■ **Directions**: Within the records below, reproduce without change the lines from the line that has "right front paw: (760, 683)" through the line that has "left back paw: (484, 669)", and only those.

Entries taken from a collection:
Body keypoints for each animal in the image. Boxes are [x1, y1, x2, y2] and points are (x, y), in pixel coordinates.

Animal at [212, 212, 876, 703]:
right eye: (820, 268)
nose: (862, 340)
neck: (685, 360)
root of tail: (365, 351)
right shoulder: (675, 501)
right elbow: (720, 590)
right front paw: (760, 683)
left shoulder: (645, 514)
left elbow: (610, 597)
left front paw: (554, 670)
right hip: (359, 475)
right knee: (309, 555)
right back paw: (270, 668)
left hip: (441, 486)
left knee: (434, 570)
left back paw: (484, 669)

==

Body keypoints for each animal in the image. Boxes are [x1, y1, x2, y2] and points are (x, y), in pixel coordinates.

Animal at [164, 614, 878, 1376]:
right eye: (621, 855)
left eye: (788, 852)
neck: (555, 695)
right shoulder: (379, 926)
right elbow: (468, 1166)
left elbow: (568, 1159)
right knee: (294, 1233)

■ **Solution for this task**:
right front paw: (760, 683)
left shoulder: (645, 514)
left elbow: (610, 597)
left front paw: (554, 670)
right hip: (359, 475)
right knee: (309, 555)
right back paw: (270, 668)
left hip: (441, 486)
left knee: (434, 570)
left back paw: (484, 669)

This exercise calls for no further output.